In 1979, the U.S. was the world’s biggest lender. Today, it is the world’s biggest debtor. A massive rate hike today wouldn’t just hurt workers; it would cause the U.S. Treasury to default. The system is shaking because profits are collapsing and the limits of accumulation have been reached. The owners can no longer pretend mountains of debt and stock market bets are the same as real production.
This violence — in Caracas, in Minneapolis, in the “Big Beautiful Bill” that gutted Medicaid and SNAP in July 2025 — is not a policy choice. It is the system working as designed. When the dollar fails, the owners reach for the gun. When workers organize, DHS and federal police agencies send in armed agents trained in occupation tactics. When a country refuses to hand over its oil, the military captures its president and calls it law enforcement.
Where hope lies
Hope doesn’t lie in the next election or a change in Federal Reserve policy. It lies in understanding what this moment actually is.

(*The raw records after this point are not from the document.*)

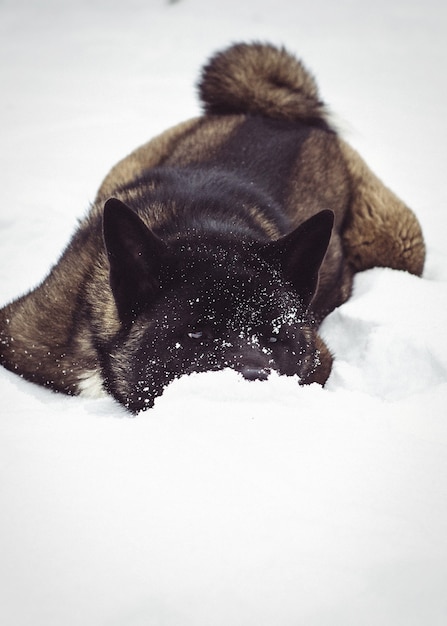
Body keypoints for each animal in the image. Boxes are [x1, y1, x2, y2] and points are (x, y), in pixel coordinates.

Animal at [0, 45, 426, 414]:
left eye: (275, 337)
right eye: (196, 334)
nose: (255, 379)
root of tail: (276, 116)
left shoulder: (319, 360)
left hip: (397, 243)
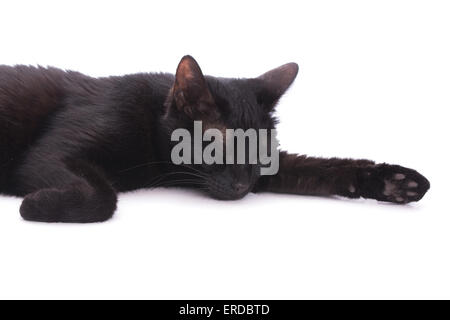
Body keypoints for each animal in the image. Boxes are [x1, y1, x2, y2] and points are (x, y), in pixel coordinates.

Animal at [0, 55, 430, 222]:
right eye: (216, 147)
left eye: (261, 151)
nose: (242, 186)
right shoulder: (53, 152)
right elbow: (104, 196)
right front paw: (36, 206)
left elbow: (317, 168)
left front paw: (396, 182)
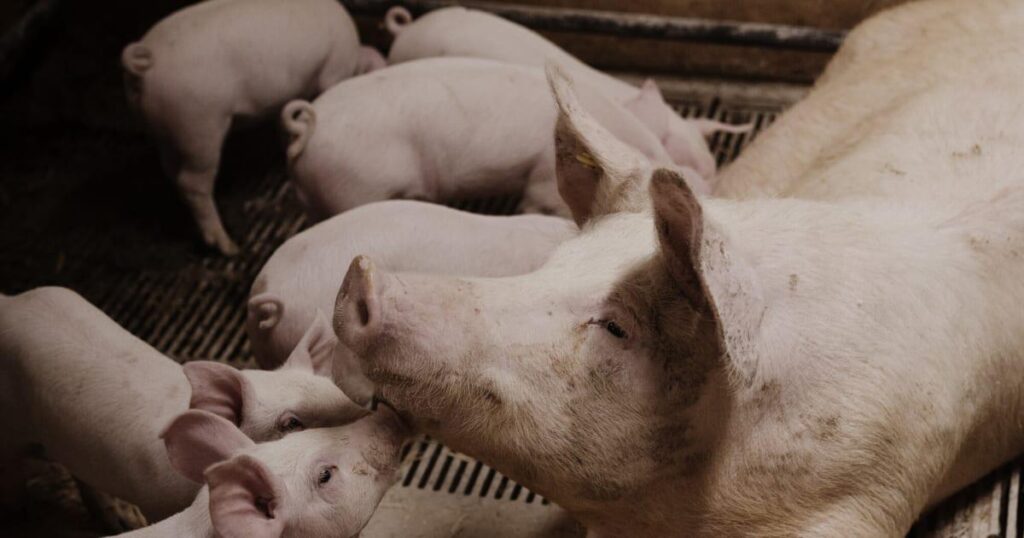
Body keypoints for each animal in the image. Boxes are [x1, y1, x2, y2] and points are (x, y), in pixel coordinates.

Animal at [0, 287, 367, 522]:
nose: (368, 417)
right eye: (291, 423)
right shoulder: (157, 502)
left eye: (332, 389)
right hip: (11, 433)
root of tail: (10, 303)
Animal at [121, 0, 385, 255]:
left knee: (172, 173)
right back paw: (228, 247)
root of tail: (147, 64)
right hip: (199, 124)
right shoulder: (334, 69)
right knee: (192, 182)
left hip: (168, 131)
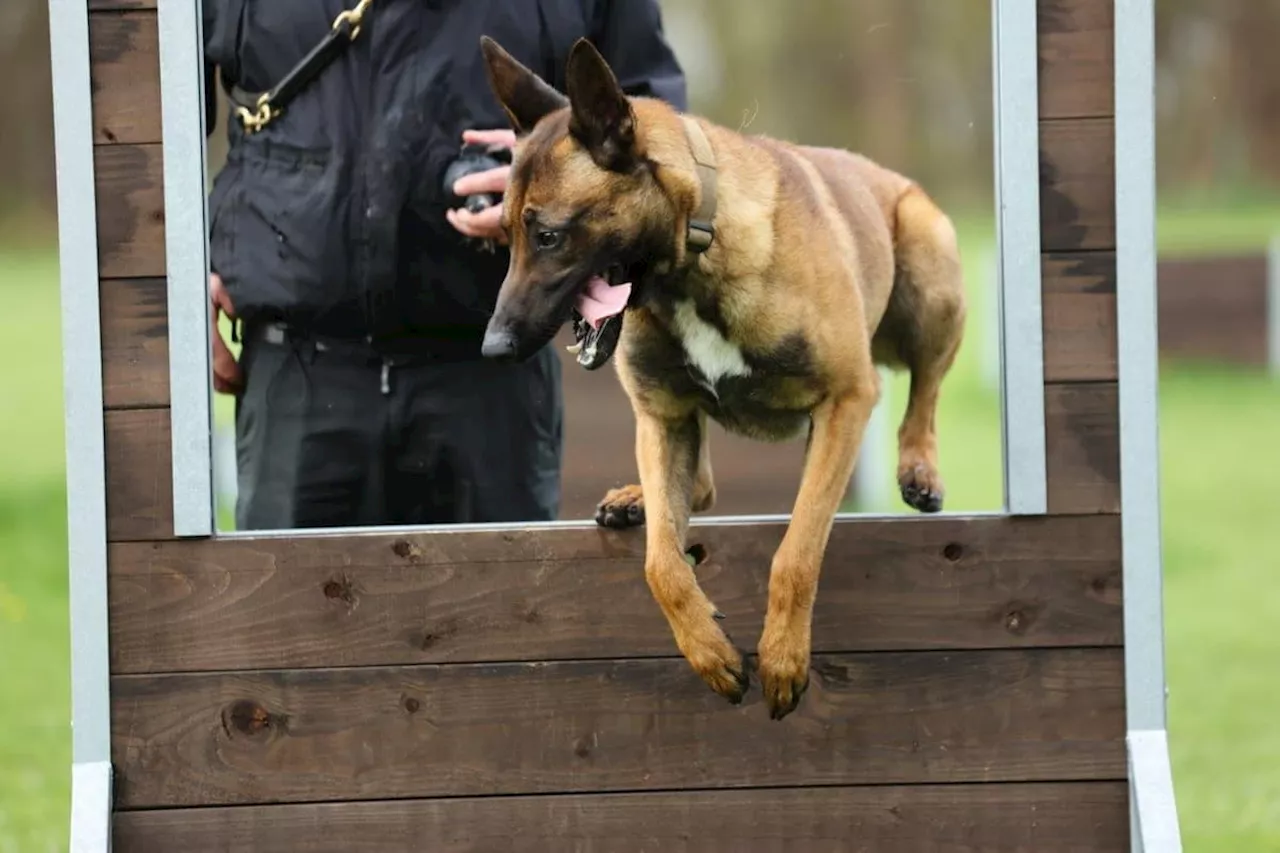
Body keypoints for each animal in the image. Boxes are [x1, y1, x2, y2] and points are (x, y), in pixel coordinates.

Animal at [481, 38, 967, 717]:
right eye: (505, 237)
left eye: (549, 235)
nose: (493, 347)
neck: (694, 258)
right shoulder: (664, 418)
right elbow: (662, 565)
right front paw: (710, 653)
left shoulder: (846, 401)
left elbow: (796, 552)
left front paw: (783, 657)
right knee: (701, 488)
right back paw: (637, 499)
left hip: (929, 268)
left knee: (925, 390)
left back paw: (919, 467)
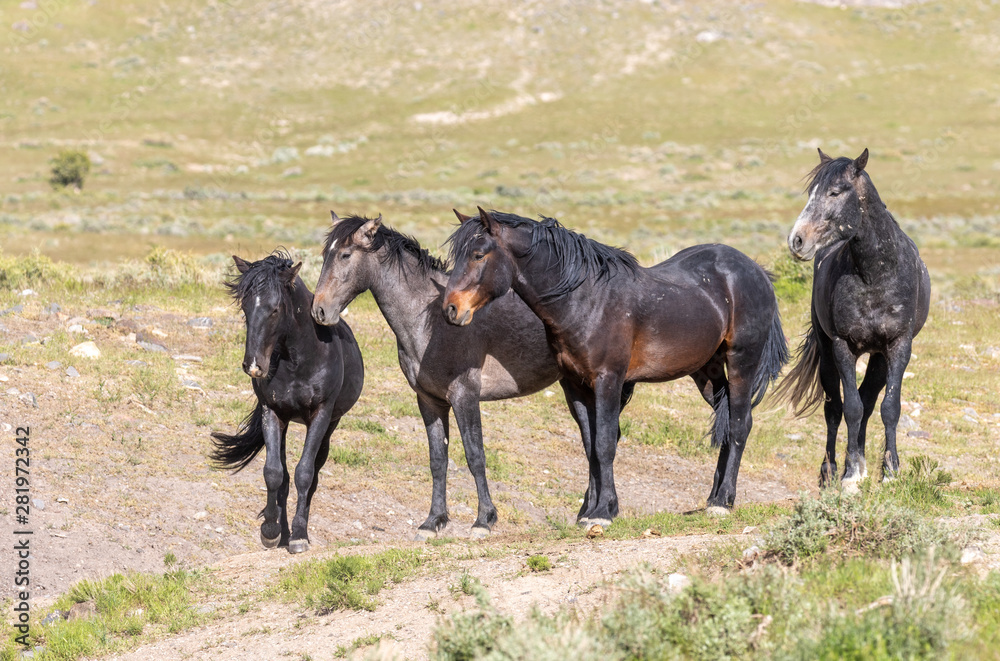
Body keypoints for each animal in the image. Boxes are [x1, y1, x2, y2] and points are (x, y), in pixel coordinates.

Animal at [210, 252, 364, 553]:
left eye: (275, 310)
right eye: (245, 307)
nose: (254, 365)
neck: (298, 361)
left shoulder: (320, 414)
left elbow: (304, 472)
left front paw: (299, 536)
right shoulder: (272, 412)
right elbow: (273, 472)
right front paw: (271, 531)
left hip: (330, 426)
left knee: (313, 474)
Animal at [311, 212, 623, 538]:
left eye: (345, 254)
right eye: (326, 254)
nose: (319, 311)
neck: (431, 322)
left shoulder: (465, 397)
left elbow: (475, 456)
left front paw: (484, 519)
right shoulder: (429, 402)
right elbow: (438, 460)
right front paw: (433, 521)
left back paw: (597, 512)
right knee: (592, 442)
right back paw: (587, 512)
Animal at [443, 208, 788, 524]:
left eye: (478, 254)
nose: (451, 309)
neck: (585, 299)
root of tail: (756, 271)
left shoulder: (608, 380)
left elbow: (605, 443)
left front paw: (602, 513)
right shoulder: (574, 386)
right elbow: (590, 446)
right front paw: (591, 510)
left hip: (742, 362)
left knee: (740, 425)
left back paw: (723, 502)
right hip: (707, 374)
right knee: (729, 422)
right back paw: (714, 497)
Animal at [777, 148, 931, 489]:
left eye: (835, 192)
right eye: (812, 192)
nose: (797, 240)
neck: (875, 274)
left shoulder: (898, 346)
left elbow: (889, 408)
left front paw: (890, 472)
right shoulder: (842, 346)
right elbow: (850, 408)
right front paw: (848, 476)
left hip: (878, 357)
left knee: (869, 401)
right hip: (827, 355)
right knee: (834, 407)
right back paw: (832, 470)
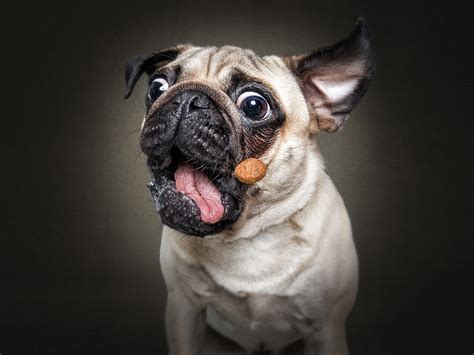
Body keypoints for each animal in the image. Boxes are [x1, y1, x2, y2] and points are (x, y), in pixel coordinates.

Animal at [125, 18, 374, 355]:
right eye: (157, 87)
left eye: (254, 105)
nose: (187, 98)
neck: (246, 237)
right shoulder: (184, 309)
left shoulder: (325, 328)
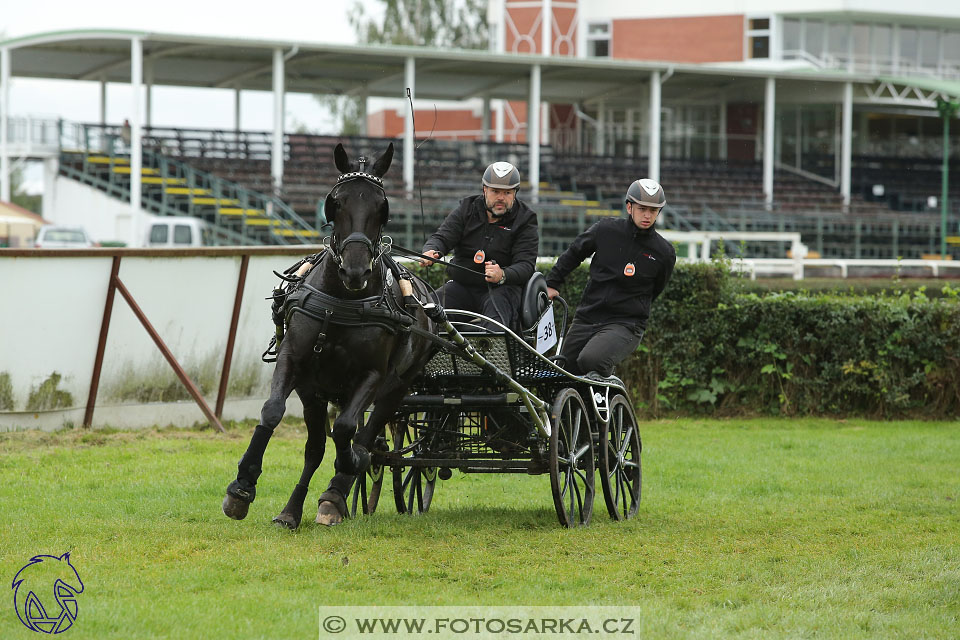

The same forces driving war abroad are being turned on communities at home. In Minneapolis, federal agents kill with impunity. In Caracas, U.S. forces seize a country’s oil and call it law enforcement. These are not excesses. They are how capital responds when profit collapses and mountains of debt and stock market bets outrun what workers actually produce.
From Venezuela’s oil fields to Minneapolis hospital wards, working people are paying for this crisis through layoffs, repression, rising prices and debt. The capitalists answer crisis with seizure. The government supplies the guns. Nothing in this arrangement can be reformed. It can only be dismantled — and replaced with an economy organized for human need, not imperialist extraction.